> KUTIPAN TERPILIH
● ● ● ● ● ● ●
Pengelolaan bendungan yang efektif memerlukan adanya strategi untuk merespon apabila terjadi keadaan darurat. Strategi ini mencakup protokol evakuasi, prosedur komunikasi darurat, dan kolaborasi dengan pemangku kepentingan terkait. Oleh karena itu, diperlukan adanya monitoring dan pemeliharaan bendungan sebagai upaya deteksi dini sekaligus memastikan bendungan tetap dalam kondisi prima. Selain itu, penting pula untuk melaksanakan pelatihan dan simulasi penanganan untuk kesiapan dalam kondisi darurat.
Demikian disampaikan Direktur Sungai dan Pantai Direktorat jenderal (Ditjen) Sumber Daya Air (SDA) Kementerian Pekerjaan Umum (PU) Dwi Purwantoro saat membuka acara Workshop Sesi I Seminar Nasional Bendungan Besar Tahun 2024 di Yogyakarta, Sabtu (16/11/2024).
Dwi menjelaskan, manajemen resiko dalam perencanaan bendungan melibatkan serangkaian tahapan krusial untuk memastikan keamanan dan keberlangsungan bendungan. Tahap pertama berupa identifikasi terhadap seluruh potensi resiko di lokasi pembangunan bendungan, termasuk gempa bumi, banjir, potensi rembesan, serta kemungkinan kegagalan operasional.
● ● ● ● ● ● ●
> DAFTAR DATA
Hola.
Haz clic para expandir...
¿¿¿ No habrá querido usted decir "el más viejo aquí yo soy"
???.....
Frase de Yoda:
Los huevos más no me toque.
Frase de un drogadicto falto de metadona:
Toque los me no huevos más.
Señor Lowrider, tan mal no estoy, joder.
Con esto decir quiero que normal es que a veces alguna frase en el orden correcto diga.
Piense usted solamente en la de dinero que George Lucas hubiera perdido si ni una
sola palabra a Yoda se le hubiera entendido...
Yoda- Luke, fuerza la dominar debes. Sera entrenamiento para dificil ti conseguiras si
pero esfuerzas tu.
● ● ● ● ● ● ●
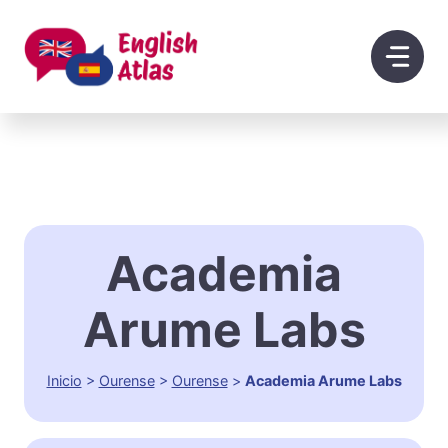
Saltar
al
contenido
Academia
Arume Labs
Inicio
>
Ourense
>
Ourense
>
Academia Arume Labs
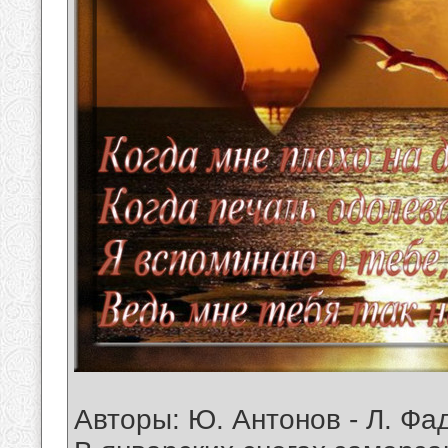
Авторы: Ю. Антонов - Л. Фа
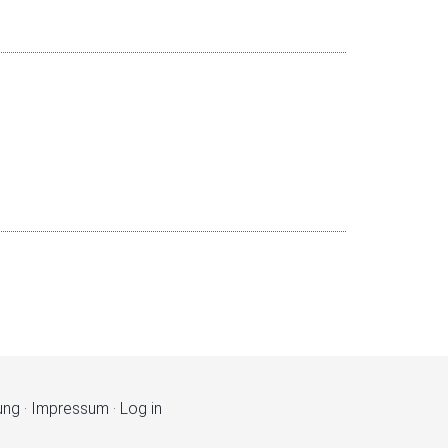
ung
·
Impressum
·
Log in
● ● ● ● ● ● ●
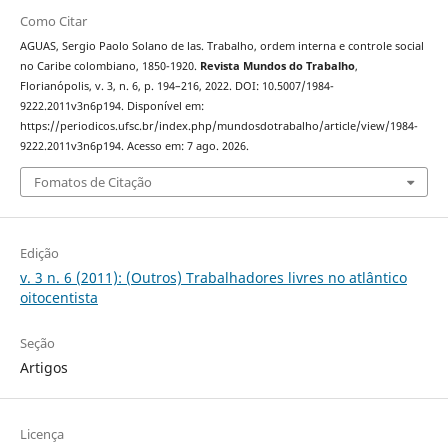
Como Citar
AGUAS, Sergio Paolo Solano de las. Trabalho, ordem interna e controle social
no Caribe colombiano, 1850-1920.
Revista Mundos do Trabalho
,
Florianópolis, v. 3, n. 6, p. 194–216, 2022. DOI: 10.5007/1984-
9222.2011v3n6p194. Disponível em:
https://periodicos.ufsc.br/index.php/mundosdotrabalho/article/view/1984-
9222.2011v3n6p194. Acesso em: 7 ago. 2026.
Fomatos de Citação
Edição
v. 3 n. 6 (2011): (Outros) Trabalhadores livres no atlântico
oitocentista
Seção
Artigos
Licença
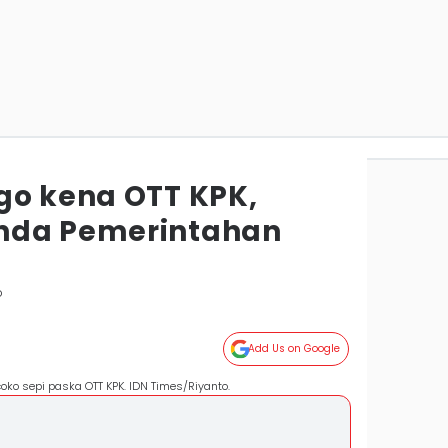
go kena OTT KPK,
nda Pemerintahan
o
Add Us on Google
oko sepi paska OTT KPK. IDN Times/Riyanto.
● ● ● ● ● ● ●
> PETUNJUK TUGAS
1) Terjemahkan kalimat berikut dari kutipan tentang pengelolaan bendungan ke dalam bahasa Inggris: "Tahap pertama berupa identifikasi terhadap seluruh potensi resiko di lokasi pembangunan bendungan, termasuk gempa bumi, banjir, potensi rembesan, serta kemungkinan kegagalan operasional."
2) Teruskan kutipan tentang pengelolaan bendungan mulai dari kalimat sesudah kalimat terakhirnya.

> DAFTAR JAWABAN
1) The first stage consists of identifying all potential risks at the dam construction site, including earthquakes, floods, potential seepage, and the possibility of operational failure.

2)
“Setelah resiko-resiko ini diidentifikasi, maka tahap selanjutnya adalah memperhitungkan dampak dan kemungkinan terjadinya resiko. Proses ini melibatkan perhitungan dari segi teknis serta menggunakan model untuk memprediksi potensi kerusakan. Data ini kemudian digunakan untuk menentukan langkah-langkah penanganan yang perlu menjadi prioritas,” paparnya.
Direktur Sungai dan Pantai juga menekankan pentingnya pembangunan dan pengelolaan bendungan untuk mencapai swasembada air, energi, dan pangan. Fungsi bendungan sangatlah vital, antara lain untuk menyediakan air baku, suplai air irigasi, serta pembangkit listrik yang ramah lingkungan.
Workshop kali ini merupakan bagian dari kegiatan yang dilaksanakan Komite Nasional Indonesia untuk Bendungan Besar (KNIBB) - Indonesia National Committe on Large Dams (INACOLD). Untuk workshop Sesi I mengambil tema “Risk Management in Dam Design” dengan narasumber Hiroshi Shimizu dan Naoya Mizuno dari Japan International Cooperation Agency (JICA). (Tim Humas SO)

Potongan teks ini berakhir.